*** Entries supplied ***

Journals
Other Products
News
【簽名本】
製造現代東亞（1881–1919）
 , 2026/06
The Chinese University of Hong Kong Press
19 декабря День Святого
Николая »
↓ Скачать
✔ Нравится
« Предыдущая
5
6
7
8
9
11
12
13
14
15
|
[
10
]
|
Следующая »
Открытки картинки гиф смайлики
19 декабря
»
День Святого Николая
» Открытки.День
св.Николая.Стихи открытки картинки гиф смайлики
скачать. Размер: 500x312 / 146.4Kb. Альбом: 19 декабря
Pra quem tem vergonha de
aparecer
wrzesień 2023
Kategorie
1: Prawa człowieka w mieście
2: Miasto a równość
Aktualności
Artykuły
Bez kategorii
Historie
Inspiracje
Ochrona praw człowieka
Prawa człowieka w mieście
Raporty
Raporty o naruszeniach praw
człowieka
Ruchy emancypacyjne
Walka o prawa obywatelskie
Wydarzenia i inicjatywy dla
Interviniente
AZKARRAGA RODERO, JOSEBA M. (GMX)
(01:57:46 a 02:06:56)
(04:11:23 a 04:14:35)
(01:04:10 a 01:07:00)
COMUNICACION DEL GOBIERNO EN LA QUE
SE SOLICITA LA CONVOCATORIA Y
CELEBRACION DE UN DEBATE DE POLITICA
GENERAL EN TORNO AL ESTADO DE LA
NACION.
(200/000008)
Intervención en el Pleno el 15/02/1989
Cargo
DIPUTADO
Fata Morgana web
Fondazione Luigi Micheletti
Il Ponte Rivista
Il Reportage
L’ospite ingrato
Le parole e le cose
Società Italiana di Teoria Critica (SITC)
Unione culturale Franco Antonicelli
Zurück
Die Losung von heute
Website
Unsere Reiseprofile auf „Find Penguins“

*** End of Entries supplied ***

▶ [The task]:
Print every line of the records above without changing anything.

▶ [Written answer]:
Journals
Other Products
News
【簽名本】
製造現代東亞（1881–1919）
 , 2026/06
The Chinese University of Hong Kong Press
19 декабря День Святого
Николая »
↓ Скачать
✔ Нравится
« Предыдущая
5
6
7
8
9
11
12
13
14
15
|
[
10
]
|
Следующая »
Открытки картинки гиф смайлики
19 декабря
»
День Святого Николая
» Открытки.День
св.Николая.Стихи открытки картинки гиф смайлики
скачать. Размер: 500x312 / 146.4Kb. Альбом: 19 декабря
Pra quem tem vergonha de
aparecer
wrzesień 2023
Kategorie
1: Prawa człowieka w mieście
2: Miasto a równość
Aktualności
Artykuły
Bez kategorii
Historie
Inspiracje
Ochrona praw człowieka
Prawa człowieka w mieście
Raporty
Raporty o naruszeniach praw
człowieka
Ruchy emancypacyjne
Walka o prawa obywatelskie
Wydarzenia i inicjatywy dla
Interviniente
AZKARRAGA RODERO, JOSEBA M. (GMX)
(01:57:46 a 02:06:56)
(04:11:23 a 04:14:35)
(01:04:10 a 01:07:00)
COMUNICACION DEL GOBIERNO EN LA QUE
SE SOLICITA LA CONVOCATORIA Y
CELEBRACION DE UN DEBATE DE POLITICA
GENERAL EN TORNO AL ESTADO DE LA
NACION.
(200/000008)
Intervención en el Pleno el 15/02/1989
Cargo
DIPUTADO
Fata Morgana web
Fondazione Luigi Micheletti
Il Ponte Rivista
Il Reportage
L’ospite ingrato
Le parole e le cose
Società Italiana di Teoria Critica (SITC)
Unione culturale Franco Antonicelli
Zurück
Die Losung von heute
Website
Unsere Reiseprofile auf „Find Penguins“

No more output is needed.